77% of Canadians support the new North American trade agreement

77% of Canadians support the new trade agreement between the United States, Mexico and Canada, known as T-MEC and which was signed by the three countries on December 12, according to a survey released Thursday.

The survey, conducted by the firm Abacus, indicates that the trade agreement, which the three countries began to negotiate in May 2017, is mostly supported by Canadians who identify with the left of the political spectrum as well as the most conservative.

According to Abacus, 73% of left-wing Canadians support the trade agreement, a figure that increases to 78% among those on the right.

Regionally, the agreement has more support in the province of British Columbia, on the Canadian Pacific coast, with 80% approval. The province where the T-MEC has less support is Quebec, where 74% of the inhabitants of the Francophone province are in favor of the trade agreement.

The survey was conducted between December 13 and 19 with interviews with 2,137 Canadians and has a margin of error of 1.8%.

The final version of the T-MEC was signed by the three countries on December 10 in Mexico City after the agreement was modified to allow its approval by the Democratic majority of the House of Representatives of the US Congress.

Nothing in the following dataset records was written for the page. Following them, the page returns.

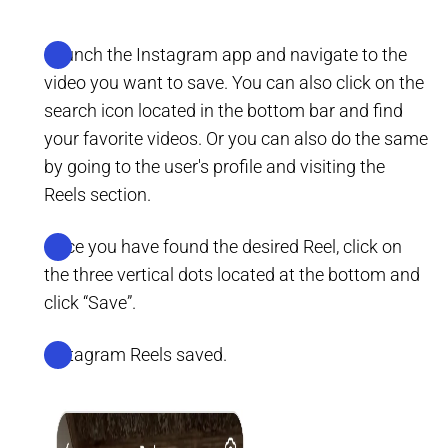
Launch the Instagram app and navigate to the
video you want to save. You can also click on the
search icon located in the bottom bar and find
your favorite videos. Or you can also do the same
by going to the user's profile and visiting the
Reels section.
Once you have found the desired Reel, click on
the three vertical dots located at the bottom and
click “Save”.
Instagram Reels saved.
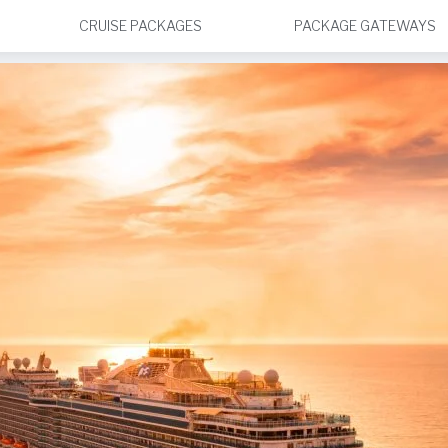
CRUISE PACKAGES
PACKAGE GATEWAYS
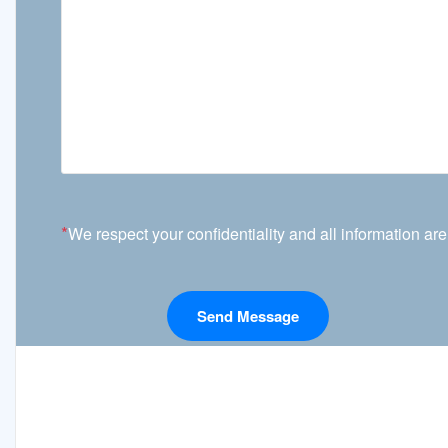
*
We respect your confidentiality and all information are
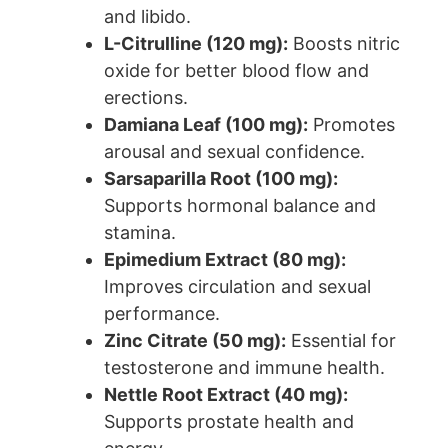
and libido.
L-Citrulline (120 mg):
Boosts nitric
oxide for better blood flow and
erections.
Damiana Leaf (100 mg):
Promotes
arousal and sexual confidence.
Sarsaparilla Root (100 mg):
Supports hormonal balance and
stamina.
Epimedium Extract (80 mg):
Improves circulation and sexual
performance.
Zinc Citrate (50 mg):
Essential for
testosterone and immune health.
Nettle Root Extract (40 mg):
Supports prostate health and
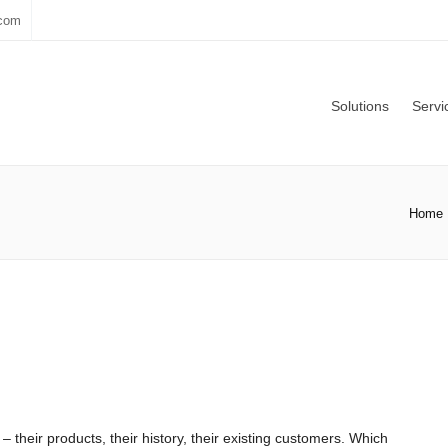
.com
Solutions
Servi
Home
 their products, their history, their existing customers. Which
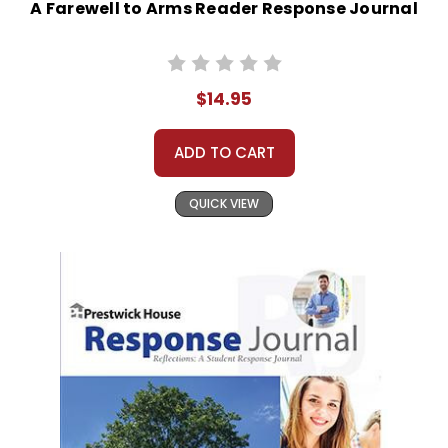
A Farewell to Arms Reader Response Journal
$14.95
ADD TO CART
QUICK VIEW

Although the House of Representatives ratified the T-MEC on December 19, the trade agreement that will replace the North American Free Trade Agreement (NAFTA), in force since 1994, has yet to be approved by the US Senate to be ratified For that nation.

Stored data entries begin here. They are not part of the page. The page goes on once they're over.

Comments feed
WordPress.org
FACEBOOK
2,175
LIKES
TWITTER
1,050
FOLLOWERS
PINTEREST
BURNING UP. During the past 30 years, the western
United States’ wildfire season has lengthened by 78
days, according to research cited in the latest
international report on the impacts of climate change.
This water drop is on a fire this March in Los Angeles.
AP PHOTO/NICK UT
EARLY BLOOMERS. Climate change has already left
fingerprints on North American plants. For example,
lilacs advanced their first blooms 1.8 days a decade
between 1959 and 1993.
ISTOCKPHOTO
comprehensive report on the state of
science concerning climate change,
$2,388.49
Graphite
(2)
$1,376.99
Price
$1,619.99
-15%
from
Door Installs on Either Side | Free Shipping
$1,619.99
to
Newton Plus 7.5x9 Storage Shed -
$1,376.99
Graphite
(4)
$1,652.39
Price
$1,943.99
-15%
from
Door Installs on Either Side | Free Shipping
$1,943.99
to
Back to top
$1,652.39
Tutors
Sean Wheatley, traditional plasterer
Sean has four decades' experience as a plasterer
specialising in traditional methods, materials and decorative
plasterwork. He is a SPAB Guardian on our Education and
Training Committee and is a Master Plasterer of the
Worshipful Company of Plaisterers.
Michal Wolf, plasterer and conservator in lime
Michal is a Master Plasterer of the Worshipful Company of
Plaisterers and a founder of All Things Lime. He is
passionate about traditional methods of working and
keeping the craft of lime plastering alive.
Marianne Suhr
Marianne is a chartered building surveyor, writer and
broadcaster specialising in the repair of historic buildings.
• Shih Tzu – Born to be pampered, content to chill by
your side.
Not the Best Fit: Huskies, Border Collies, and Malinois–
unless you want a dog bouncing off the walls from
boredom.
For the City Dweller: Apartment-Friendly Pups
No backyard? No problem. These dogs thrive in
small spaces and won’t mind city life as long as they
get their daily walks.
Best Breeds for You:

Canada has not yet ratified the T-MEC although the Canadian Government has indicated that it will do so as soon as the United States completes its approval process.

Following the signing of the agreement, the Business Council of Canada, which groups the main companies in the country, expressed satisfaction in a statement in which its president, Goldy Hyder, said that the T-MEC "strengthens the vital economic ties" between The three countries.

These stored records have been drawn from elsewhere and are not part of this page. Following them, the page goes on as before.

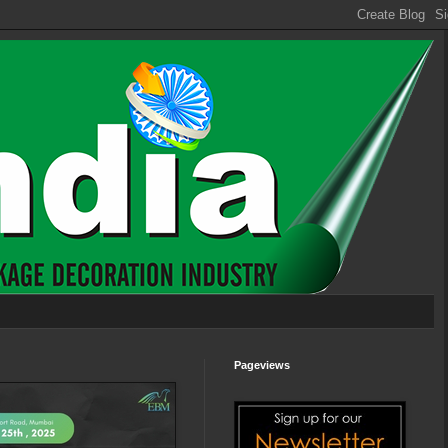
Pageviews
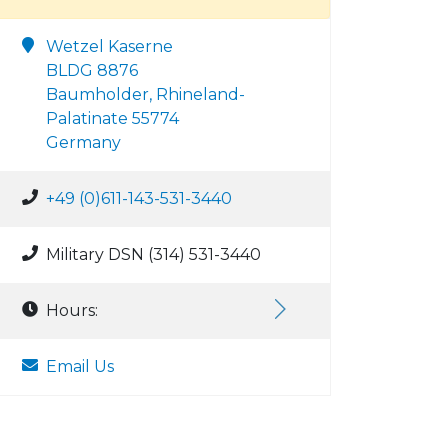
Wetzel Kaserne
BLDG 8876
Baumholder, Rhineland-
Palatinate 55774
Germany
+49 (0)611-143-531-3440
Military DSN (314) 531-3440
Hours:
Email Us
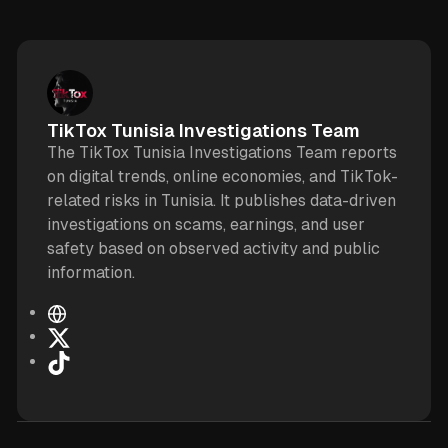
TikTox Tunisia Investigations Team
The TikTox Tunisia Investigations Team reports
on digital trends, online economies, and TikTok-
related risks in Tunisia. It publishes data-driven
investigations on scams, earnings, and user
safety based on observed activity and public
information.
W
e
X
b
T
s
i
i
k
t
T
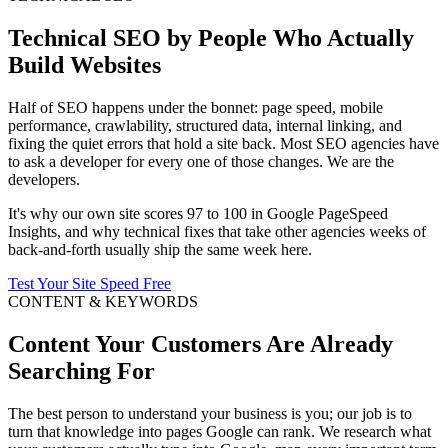
Technical SEO by People Who Actually
Build Websites
Half of SEO happens under the bonnet: page speed, mobile
performance, crawlability, structured data, internal linking, and
fixing the quiet errors that hold a site back. Most SEO agencies have
to ask a developer for every one of those changes. We are the
developers.
It's why our own site scores 97 to 100 in Google PageSpeed
Insights, and why technical fixes that take other agencies weeks of
back-and-forth usually ship the same week here.
Test Your Site Speed Free
CONTENT & KEYWORDS
Content Your Customers Are Already
Searching For
The best person to understand your business is you; our job is to
turn that knowledge into pages Google can rank. We research what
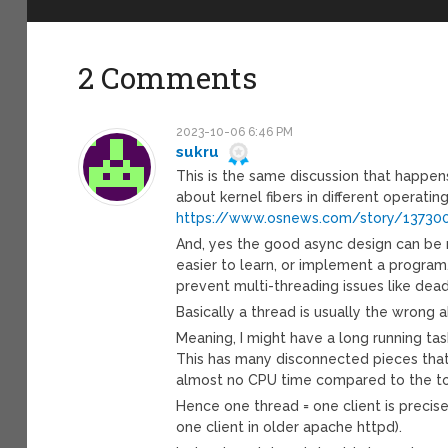
2 Comments
2023-10-06 6:46 PM
sukru
This is the same discussion that happen
about kernel fibers in different operatin
https://www.osnews.com/story/137300
And, yes the good async design can be 
easier to learn, or implement a progra
prevent multi-threading issues like dea
Basically a thread is usually the wrong ab
Meaning, I might have a long running ta
This has many disconnected pieces that w
almost no CPU time compared to the tot
Hence one thread = one client is precis
one client in older apache httpd).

"We hope to review the text in detail but after years of uncertainty, it seems that a modernized and improved North American trade agreement is finally ready for Parliament. We congratulate Prime Minister Justin Trudeau and Deputy Prime Minister Chrystia Freeland." Hyder

The leftist Council of Canadians, a social action organization that has usually opposed free trade agreements, said that although the new trade pact has flaws, it is better than the NAFTA that it replaces, so it approved the changes signed by The three countries.

The Mexican Senate already endorsed the agreement on December 12, but the T-MEC will not enter into force until the three signatory countries have ratified it.

The T-MEC maintains the NAFTA free trade philosophy but updated to pick up new realities, such as the growth of sales through the internet, and to protect jobs in the manufacturing sector in the United States and Canada.

One of the sectors most affected by the T-MEC will be that of the automobile since, for example, it requires that 75% of the content of the cars produced in North America have to come from the region to avoid customs tariffs. With NAFTA this figure was 64%.